Today the orchestra is probably the same as it was a year ago, but not as it was 10 years back, when Gottfried took charge of it and substantially changed the very idea of the programming. In addition to the tried and true repertoire, he brought new and fresh music, as well as neighboring arts such as opera and dance.
As a result, the Netanya Kibbutz Orchestra (NKO) has significantly increased its devoted audience. And in addition to its ongoing concert activities, the NKO conducts numerous educational programs in schools throughout Israel, nurturing a new generation of concert goers.
“In my 10th season as the artistic director of the orchestra, I can say that I’ve just strengthened in my belief that one should rely on his artistic instincts, on his gut feeling,” says Gottfried when asked about the programming. “The season program has to be like a piece of music or a painting, to be coherent and consistent and not fall apart into a selection of concerts, disconnected one from another. I also have to keep a balance between what the audience likes and what the orchestra needs to play as a developing musical body. But again, I believe in a real thing and not in gimmicks.”
The NKO’s program this season is a good example of Gottfried’s words. It features nine concert series in different venues throughout the country – in Netanya, Naharia, Beit She’an, Givatayim, kibbutzim Ein Hashofet, Ein Hahoresh, Givat Brenner and Dorot, as well as the Tel Aviv Museum. Each series includes nine concerts, and each gives the audience a chance to learn new things, as well as hear familiar music in a new perspective.
It opens with two vocal masterpieces – Bach`s Magnificat, an exemplary praise of God as part of the Christian service, and Faure’s Requiem, one of the most important in the Romantic period, with a distinct French character. Another concert brings a Catalan flavor to the concert halls and hosts Spanish conductor Salvador Brotons, who will present works of three generations of Catalan composers. Other intriguing programs feature an homage to the trumpet with Friedrich Reinhold, one of the world`s leading trumpet soloists, and Eran Reemy, a trumpet player from the Israeli Philharmonic Orchestra, and an encounter with Giora Feidman, arguably the greatest klezmer musician today, who celebrates 50 years on stage.

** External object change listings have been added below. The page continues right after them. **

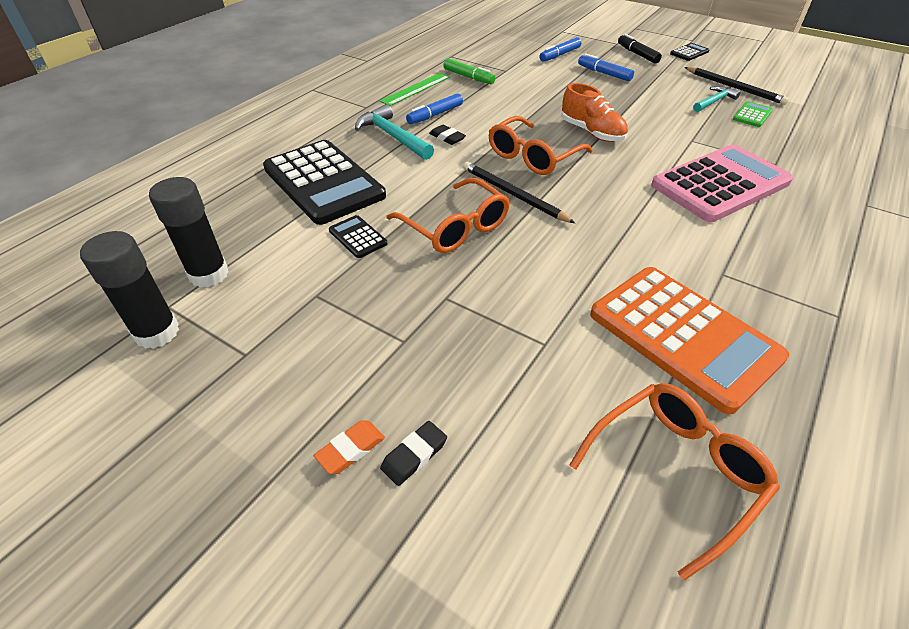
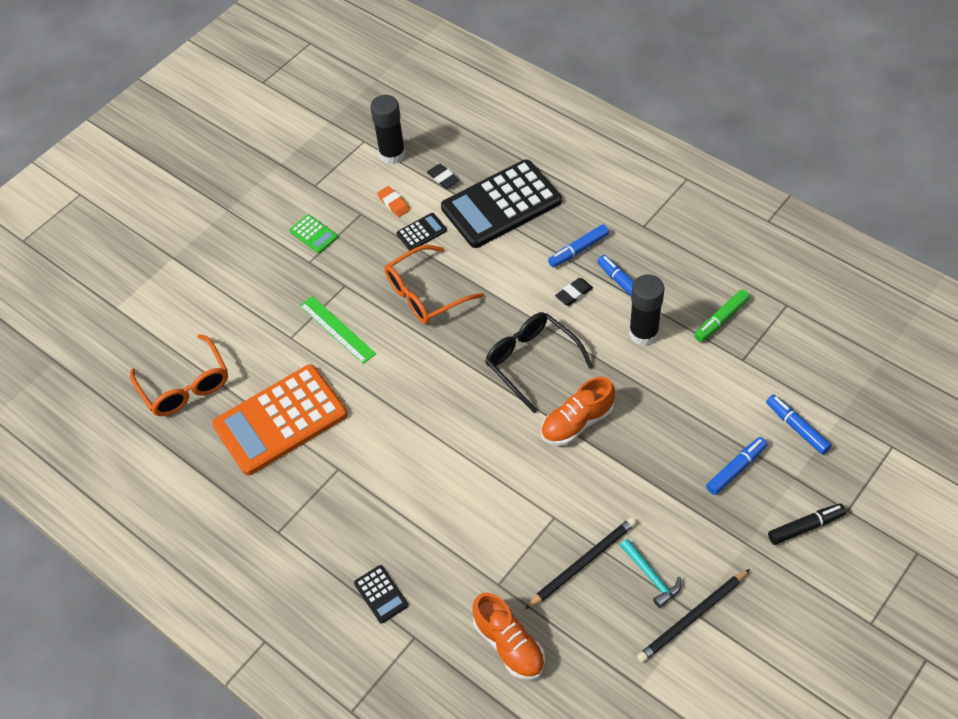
camera: 100 degrees right, 10 degrees up
black glue stick [80,231,179,349] -> black glue stick moved to [629,274,665,346]
orange eraser [314,420,385,474] -> orange eraser moved to [377,186,410,217]
turquoise hammer [355,104,434,160] -> blue marker [548,224,609,268]
green ruler [380,73,450,106] -> green ruler moved to [300,296,376,364]
black eraser [380,421,447,486] -> black eraser moved to [427,164,460,189]
black pencil [463,162,575,223] -> black pencil moved to [525,517,636,609]
orange glasses [489,116,593,175] -> black glasses [485,312,593,413]
pink calculator [651,144,793,222] -> none
black calculator [670,43,709,61] -> black calculator moved to [354,565,408,623]
green calculator [733,101,773,127] -> green calculator moved to [290,215,338,253]
none -> orange shoe [472,593,545,680]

Another captivating encounter is that between a pipa (Chinese mandolin) and a classical mandolin. Gottfried, who has been conducting a lot in China and next year will travel there with his orchestra, has invited to Israel famous pipa player Hong-yan Zhang. And Israeli Grammy nominee Avi Avital will perform the local premiere of Avner Dorman’s Mandolin Concerto.
And yes, Gottfried will finally host his father, Dan Gottfried, one of the key figures of Israeli jazz. Together they will present jazz standards, along with Gottfried’s unique jazz interpretation of Mussorgsky’s music.
Probably the most unusual concert will be the one with Israeli writer Etgar Keret. This will be a unique encounter between a selection of short stories, read by the cult author with music selected by the associations they inspired. In addition, there will be the world premiere of a new work by Yaron Gottfried to a new story by Keret.
And that’s just part of it. Intriguing programming, excellent young Israeli soloists, guests from abroad and a unique combination of old and new. Bottom line: The orchestra deserve a lot of attention. Not to be missed.